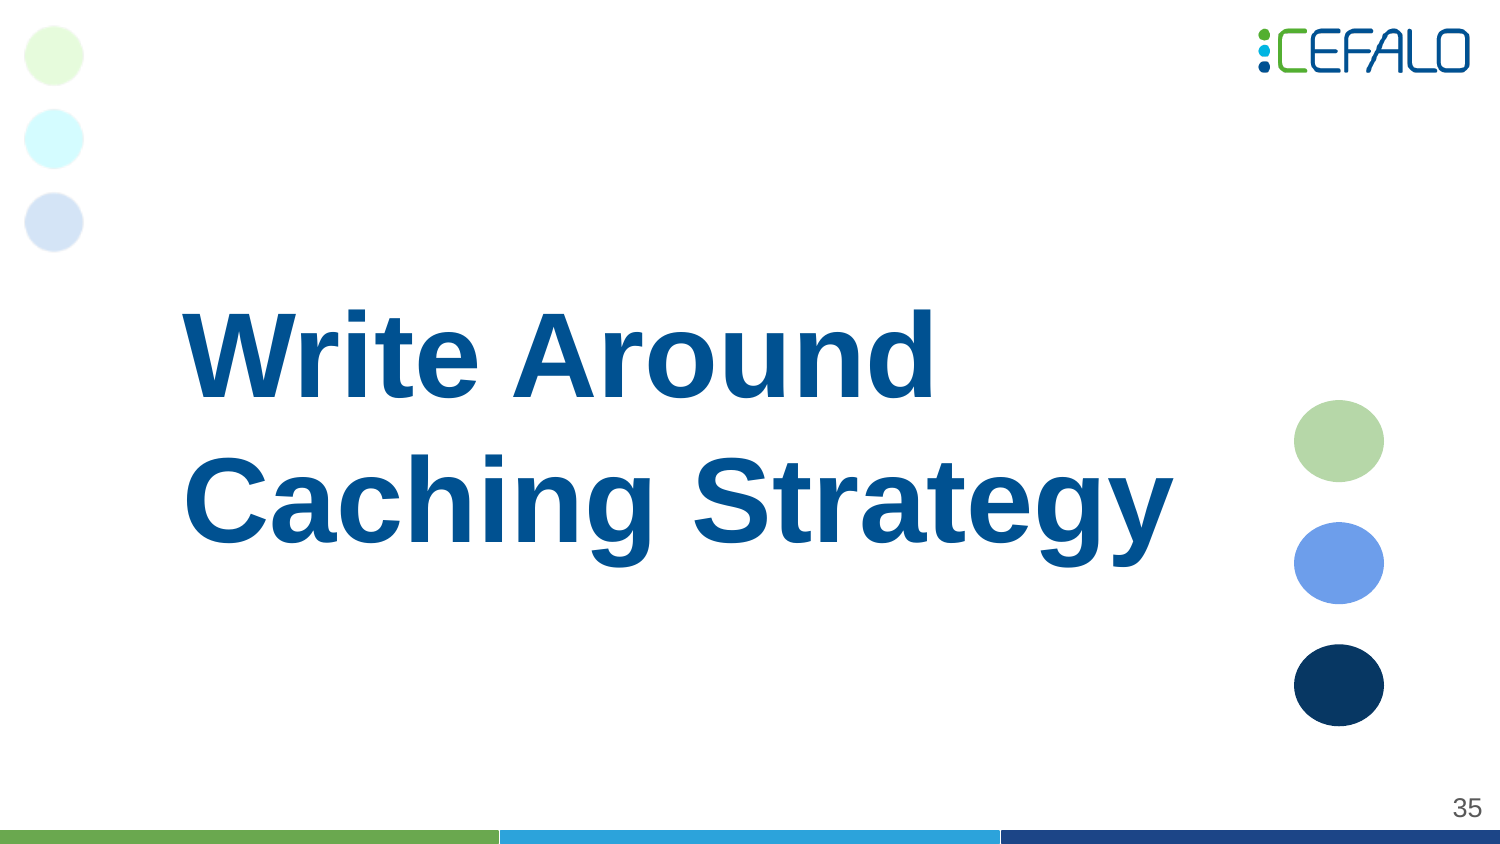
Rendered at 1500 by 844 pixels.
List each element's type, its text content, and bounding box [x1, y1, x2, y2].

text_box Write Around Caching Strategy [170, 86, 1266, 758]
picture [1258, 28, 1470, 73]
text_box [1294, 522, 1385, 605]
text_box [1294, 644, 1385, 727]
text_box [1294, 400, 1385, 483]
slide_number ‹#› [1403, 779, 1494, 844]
────────────────────────────────────────
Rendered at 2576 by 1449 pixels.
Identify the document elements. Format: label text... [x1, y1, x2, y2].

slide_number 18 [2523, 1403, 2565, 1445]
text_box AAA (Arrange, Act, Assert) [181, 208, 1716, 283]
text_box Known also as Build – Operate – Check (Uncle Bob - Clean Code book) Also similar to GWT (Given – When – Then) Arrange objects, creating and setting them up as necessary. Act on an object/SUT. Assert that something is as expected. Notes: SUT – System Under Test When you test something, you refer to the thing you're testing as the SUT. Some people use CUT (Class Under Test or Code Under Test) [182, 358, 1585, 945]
────────────────────────────────────────
_Goal of the exercise_: Locate the word "Rendered" in the records and collect each line it appears in.

_Written answer_:
Rendered at 1500 by 844 pixels.
Rendered at 2576 by 1449 pixels.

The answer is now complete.